_Recorded data:_

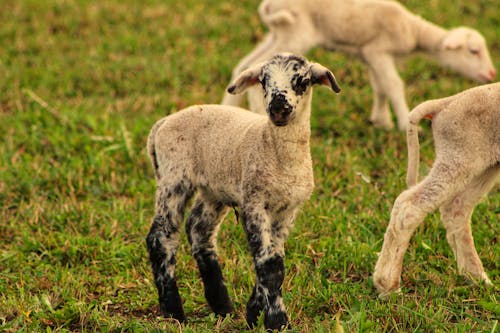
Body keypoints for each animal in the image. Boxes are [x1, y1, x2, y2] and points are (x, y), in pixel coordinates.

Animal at [223, 0, 496, 131]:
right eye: (473, 51)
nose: (492, 73)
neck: (413, 31)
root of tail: (270, 6)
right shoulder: (378, 51)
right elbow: (393, 85)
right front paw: (403, 124)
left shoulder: (369, 54)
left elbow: (380, 87)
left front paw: (381, 121)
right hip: (295, 34)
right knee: (257, 67)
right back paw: (258, 111)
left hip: (277, 33)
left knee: (244, 66)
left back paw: (230, 109)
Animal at [374, 81, 498, 294]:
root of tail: (444, 104)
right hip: (459, 156)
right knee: (409, 206)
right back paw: (388, 286)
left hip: (482, 164)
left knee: (457, 209)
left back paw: (477, 278)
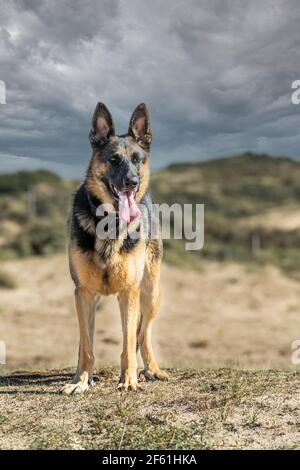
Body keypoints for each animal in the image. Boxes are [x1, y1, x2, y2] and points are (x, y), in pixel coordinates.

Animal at [61, 102, 168, 392]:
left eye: (137, 159)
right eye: (114, 160)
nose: (132, 182)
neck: (111, 223)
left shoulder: (129, 291)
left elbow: (129, 341)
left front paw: (129, 379)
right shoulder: (84, 293)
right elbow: (87, 346)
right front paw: (81, 380)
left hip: (151, 293)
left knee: (144, 333)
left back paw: (152, 369)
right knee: (85, 338)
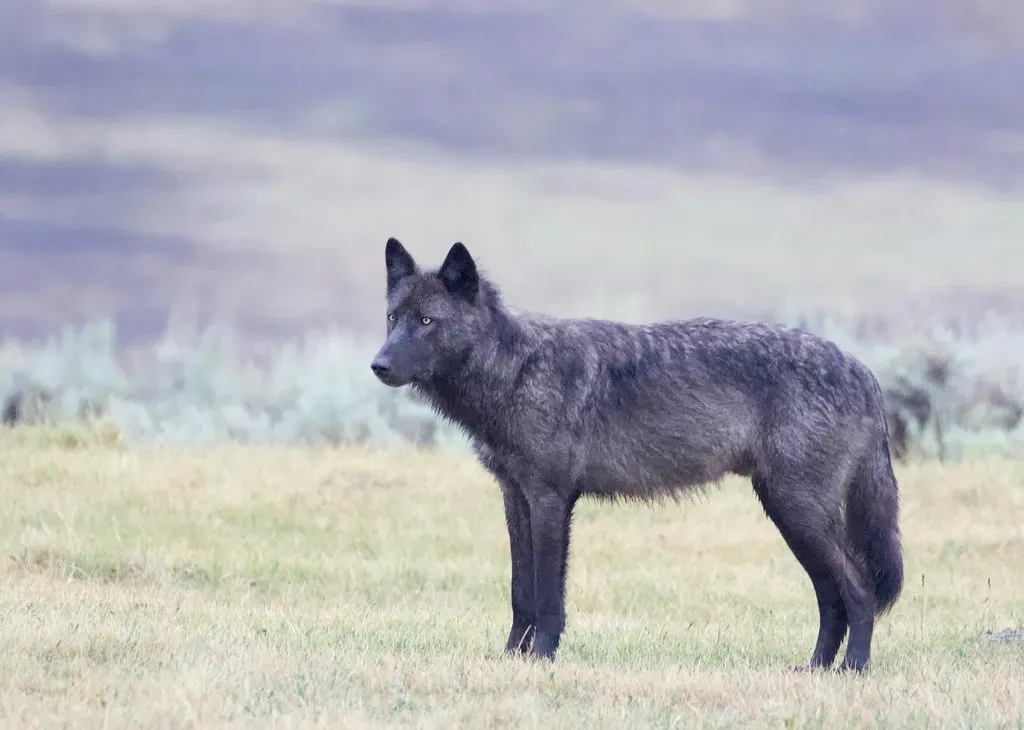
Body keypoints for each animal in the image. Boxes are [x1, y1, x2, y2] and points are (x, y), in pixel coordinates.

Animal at [370, 237, 903, 673]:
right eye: (393, 318)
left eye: (426, 321)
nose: (378, 365)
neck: (516, 371)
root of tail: (864, 371)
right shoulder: (514, 496)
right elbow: (521, 592)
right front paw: (510, 659)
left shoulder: (550, 500)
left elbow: (547, 596)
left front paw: (541, 658)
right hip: (790, 516)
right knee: (832, 598)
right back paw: (814, 669)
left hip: (798, 514)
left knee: (859, 591)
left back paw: (853, 670)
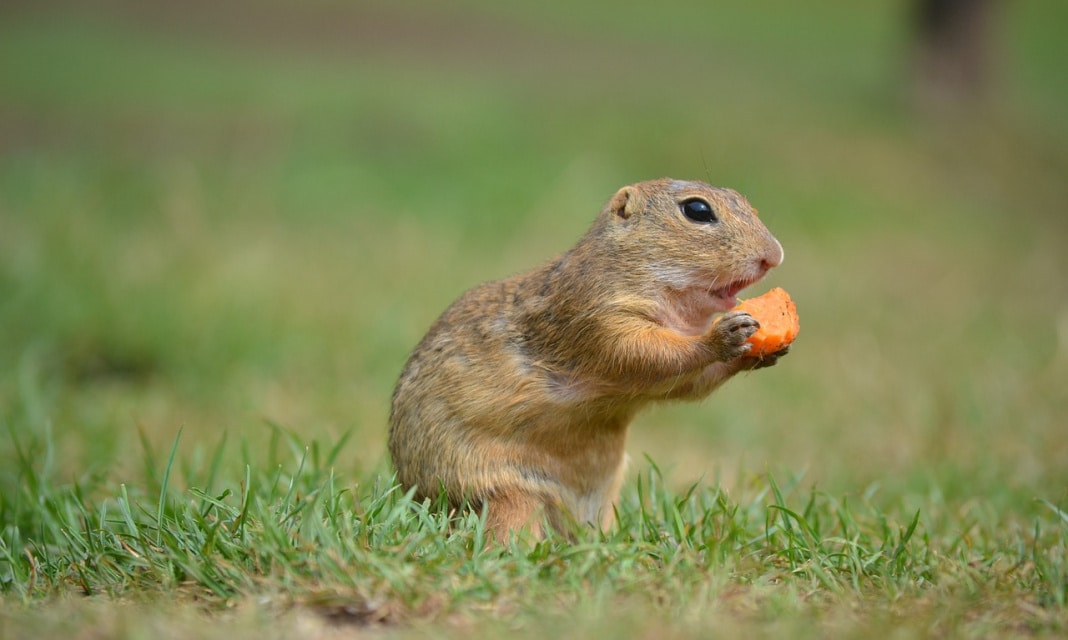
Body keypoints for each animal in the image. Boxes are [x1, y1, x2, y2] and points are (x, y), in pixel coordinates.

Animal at [388, 177, 790, 538]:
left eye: (745, 202)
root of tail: (420, 501)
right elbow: (649, 353)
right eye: (697, 210)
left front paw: (760, 352)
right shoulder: (599, 317)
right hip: (505, 495)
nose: (774, 255)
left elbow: (687, 384)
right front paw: (723, 335)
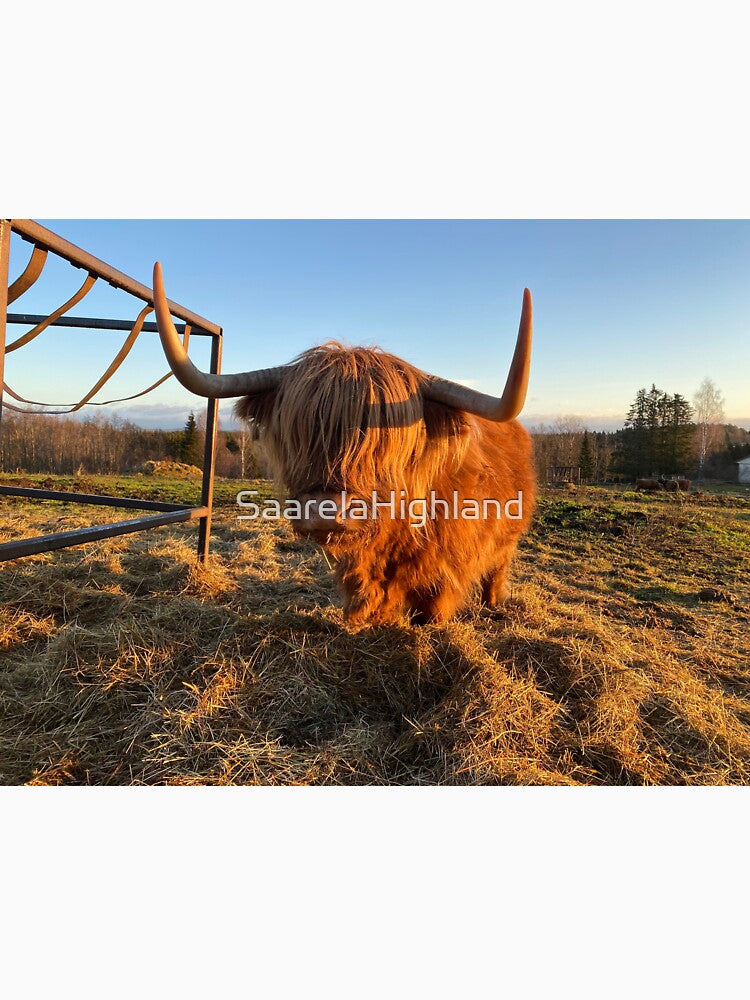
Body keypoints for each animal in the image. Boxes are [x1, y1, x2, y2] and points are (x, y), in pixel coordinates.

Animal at [152, 263, 536, 626]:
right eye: (297, 432)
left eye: (385, 443)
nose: (324, 511)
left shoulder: (445, 569)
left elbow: (433, 608)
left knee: (497, 568)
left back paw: (493, 603)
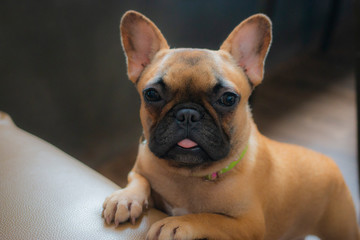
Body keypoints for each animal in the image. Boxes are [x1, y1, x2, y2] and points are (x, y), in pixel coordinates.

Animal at [102, 10, 358, 239]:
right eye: (152, 94)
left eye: (228, 99)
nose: (187, 114)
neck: (188, 175)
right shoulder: (140, 170)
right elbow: (139, 179)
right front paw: (125, 198)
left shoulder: (249, 225)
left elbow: (209, 217)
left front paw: (177, 224)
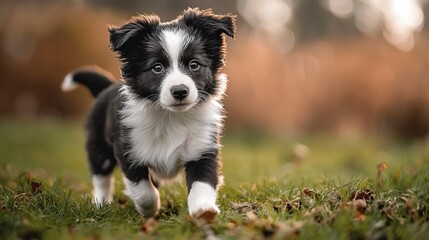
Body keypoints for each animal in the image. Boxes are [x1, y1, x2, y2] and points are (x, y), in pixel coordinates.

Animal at [61, 8, 236, 220]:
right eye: (157, 68)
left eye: (194, 65)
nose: (180, 91)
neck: (171, 116)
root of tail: (107, 87)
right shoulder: (128, 150)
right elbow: (143, 190)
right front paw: (149, 209)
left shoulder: (202, 148)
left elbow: (202, 183)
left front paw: (204, 210)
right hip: (98, 146)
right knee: (101, 177)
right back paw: (101, 204)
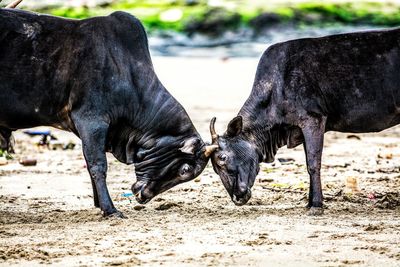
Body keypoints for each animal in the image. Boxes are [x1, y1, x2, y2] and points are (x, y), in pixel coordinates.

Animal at [0, 7, 219, 218]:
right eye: (185, 170)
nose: (144, 196)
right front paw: (110, 209)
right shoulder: (91, 121)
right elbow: (98, 165)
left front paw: (99, 204)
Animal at [209, 27, 400, 216]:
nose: (237, 197)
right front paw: (309, 202)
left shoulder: (313, 118)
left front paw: (316, 205)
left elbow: (313, 164)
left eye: (222, 158)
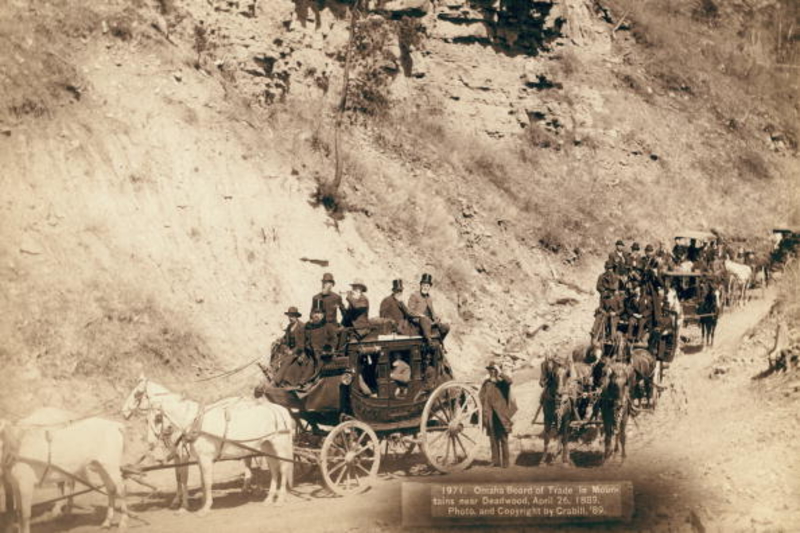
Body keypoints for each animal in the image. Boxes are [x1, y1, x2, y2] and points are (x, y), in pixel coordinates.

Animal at [120, 376, 292, 512]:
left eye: (136, 394)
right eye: (146, 420)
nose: (123, 413)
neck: (192, 423)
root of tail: (282, 411)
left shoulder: (191, 456)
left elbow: (191, 479)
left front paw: (193, 506)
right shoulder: (190, 457)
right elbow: (194, 479)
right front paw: (194, 501)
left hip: (280, 448)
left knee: (283, 469)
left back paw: (278, 498)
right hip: (266, 447)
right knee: (273, 469)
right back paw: (266, 497)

_Task statement:_ Throughout the material, how many lines contain the string "tail"? Answer with the number alone.

_Result for this exercise:_ 6